BRIAN STELTER: Downplay, deflect and deny. Conservative media types are at it again, whipping up alternative theories to explain away the threat that James Comey poses to President Trump. The theories are all over the place from "Comey broke the law" –

AINSLEY EARHARDT: It is illegal if James Comey felt like the President was asking him to end an investigation and he thought it was obstruction of justice and he didn't report it immediately.​

STELTER: Another tactic, just downplay it, say the story's not a big deal.

BRIAN KILMEADE: I would love to hear-- not have Russia in the news for a while.

STELTER: Sometimes you can actually see the feedback loop between these commentators—

KIMBERLY GUILFOYLE: It’s like a witch hunt.

STELTER: And the commander and chief.  On Thursday, Trump tweeted that “this is the single greatest witch hunt of a politician in American history.” He was echoing these voices on Fox.

Trump's reelection campaign is now raising money off the controversies, claiming “sabotage.” And it's believable to some of his fans because of what they're being told in this echo chamber.

ALEX JONES: There is a cultural war. They want to bully you into submission.

[Cuts back to live]

COOPER: And Brian joins me now. I mean, as you say, it's deny, deflect, downplay. That’s basically what the coverage is these days.

STELTER: It's all about providing a counter-narrative. The Trump White House helps do this. But really it's pro-Trump media that helped do this, provide a counter-narrative for people to share on their Facebook pages, to share on Twitter, and to discuss with their friends. I think we all feel more and more we're in these echo chambers, in these filter bubbles where people are sharing views that they agree with. Not everybody but many people.

And this week’s coverage of what is, decidedly an awful week for the President, shows that again.   

COOPER: They just ignored it on some nights. And it was interesting; on some of the programs that chose on Fox to actually report on it their ratings went down.

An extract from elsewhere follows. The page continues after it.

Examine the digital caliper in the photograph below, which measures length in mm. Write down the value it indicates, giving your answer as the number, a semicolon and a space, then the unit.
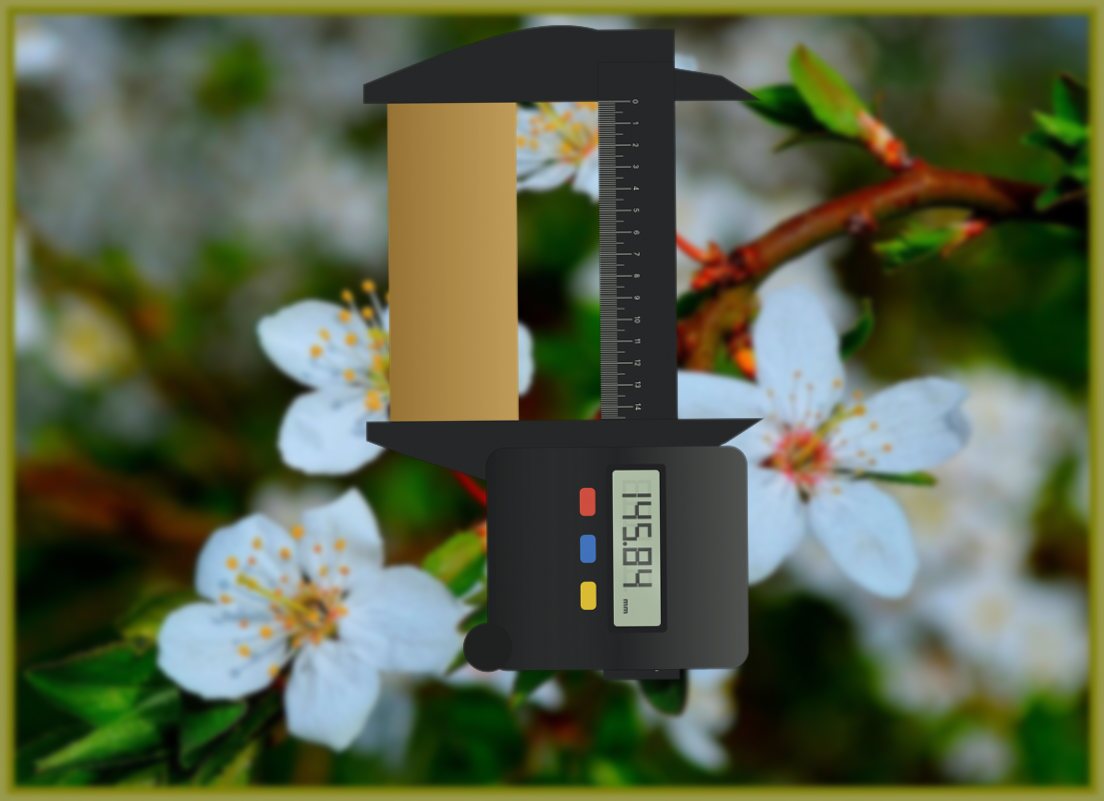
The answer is 145.84; mm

STELTER: Indeed. Fox is in an unusual situation right now. The ratings are quite soft by Fox standards. Fox’s audience doesn’t really want to hear this news. You used a really smart word, I thought, in the intro, customers. This is about providing the customers what they want. That might not be the best thing though in a democracy to so focus on what the customers want as opposed to news consumers or more importantly voters, viewers.